The Euro, Capital Flows and Speculative Trades

Quantitative Easing is generally seen as being negative for the currency in question, and the evidence would seem to support this, albeit not in all situations (sterling, for example). The ECB certainly believes that to be the case, the rationale being that lower bond yields in the EA will prompt investors to seek higher returns abroad, so resulting in portfolio outflows and hence selling of the single currency. The euro has certainly depreciated, both in broad trade weighted terms and against the other majors, and in May was 9.5% below its trade weighted value a year earlier, incorporating a 19% fall against the US dollar and a 12% decline against sterling.

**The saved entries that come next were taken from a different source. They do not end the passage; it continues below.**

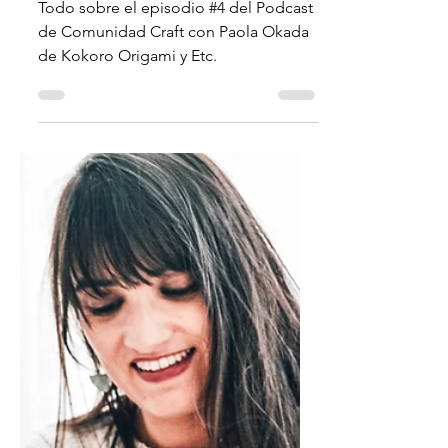
luciana bongiovanni
23 abr 2020
2 min de lectura
Plegar
amor
Todo sobre el episodio #4 del Podcast
de Comunidad Craft con Paola Okada
de Kokoro Origami y Etc.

Yet we also know that short-term currency moves can be strongly influenced by speculative positioning, with traders shorting a currency in the belief that QE should  be negative for its FX value, which then sets up something of a self-fulfilling prophecy for a time , as any initial weakness then prompts further selling given that momentum trading appears to be the predominant style at the moment. Data in the Commitment of Traders weekly report from the CFTC ( incorporating  FX futures ) provides a useful guide to speculative  positioning, and from that it is clear that the market started to build a very large short position in the euro/dollar last autumn and one which increased further  following the QE announcement in January.  The position peaked at a  record high in late March, at the equivalent of €28bn, and has unwound sharply since  to currently stand at €11bn, the lowest in almost a year. So the  initial fall in the euro and recent recovery would seem to owe something at least to speculative trades.  It is also worth noting that the unwind of the euro shorts coincided with a strong increase in short yen positions and a fall  in the yen against the US dollar.

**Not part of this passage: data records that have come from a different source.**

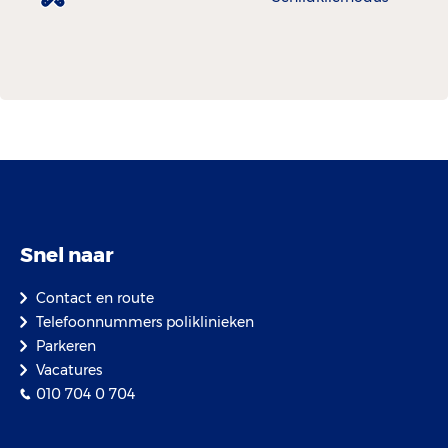
Snel naar
Contact en route
Telefoonnummers poliklinieken
Parkeren
Vacatures
010 704 0 704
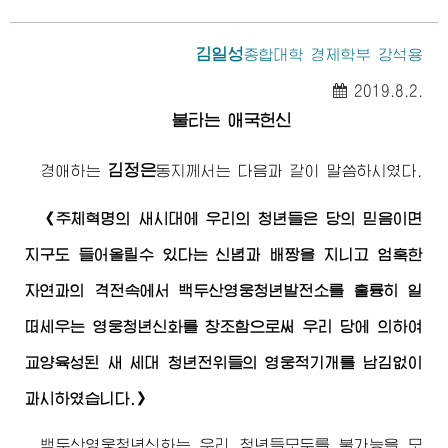
김일성
종합대학
경제학부 강석용
2019.8.2.
불타는 애국헌신
김정은
경애하는
동지
께서는 다음과 같이 말씀하시였다.
《주체혁명의 새시대에 우리의 청년들은 당의 믿음이면
지구도 들어올릴수 있다는 신념과 배짱을 지니고 엄혹한
자연과의 격전속에서 백두산영웅청년발전소를 훌륭히 일
떠세우는 영웅청년신화를 창조함으로써 우리 당에 의하여
교양육성된 새 세대 청년전위들의 영웅적기개를 남김없이
과시하였습니다.》
백두산영웅청년신화는 우리 청년들모두를 불가능을 모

What about more fundamental drivers of the euro, as captured in the Balance of Payments? The first point to note is that the EA runs a current account surplus, largely reflecting a positive merchandise trade balance, and one which is growing; the surplus rose to €212bn in 2014 and amounted to €245bn in the twelve months to April 2015, the latest data available. That surplus would therefore generally put upward pressure on the currency unless offset by capital outflows, which brings us back to the ECB’s hope that QE will stimulate such flows.

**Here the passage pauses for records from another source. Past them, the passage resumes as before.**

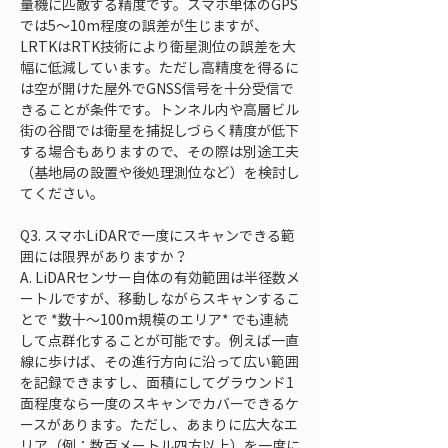
量機に匹敵する精度です。スマホ単体のGPS
では5～10m程度の誤差が生じますが、
LRTKはRTK技術により衛星測位の誤差を大
幅に低減しています。ただし高精度を得るに
は空が開けた屋外でGNSS信号を十分受信で
きることが条件です。トンネル内や高層ビル
街の谷間では衛星を捕捉しづらく精度が低下
する場合もありますので、その際は別途工夫
（基地局の設置や後処理測位など）を検討し
てください。
Q3. スマホLiDARで一度にスキャンできる範
囲には限界がありますか？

There has certainly been a significant change in terms of net  portfolio flows. with a net outflow of €160bn in the twelve months to April 2015, against a net inflow of €50bn in the year to April 2014. Moreover, outflows do indeed tend to be in terms of bond purchase, with  EA buying of foreign debt instruments  amounting to €119bn in the first four months of this year alone, which alongside some modest selling of other assets resulted in a rise in total portfolio outflows of €109bn.  Yet QE has also been associated with a significant rally in European stock markets, and  the same period has seen portfolio inflows of €76bn,  including €96bn in equities. So since the announcement of QE the outflow from debt investors has been offset to a fair degree by the inflow from equity investors albeit still leaving a net  portfolio outflow of  €33bn in the four months to end-April.

Direct investment flows also matter, however,  and here again the first four months of 2015 have seen strong inflows, amounting to €86bn, offsetting outflows of  €35bn to give a net inflow figure of  €51bn.  So net capital flows in total (portfolio plus direct) are small  to date  this year and actually a net positive (€19n) which added to a cumulative current account surplus of €69bn implies a inflow of €88bn. The errors and omissions on the BOP data can be very large and there are other financial flows associated with the banking sector but on the basis of the available figures  it is difficult to build a case that QE has led to the flows anticipated by the ECB or on a scale which might have led to a significant euro weakness. It is early days yet, of course, and higher US rates later in the year may trigger greater bond outflows, or indeed an outcome from the Greece negotiations which is seen as negative for the single currency.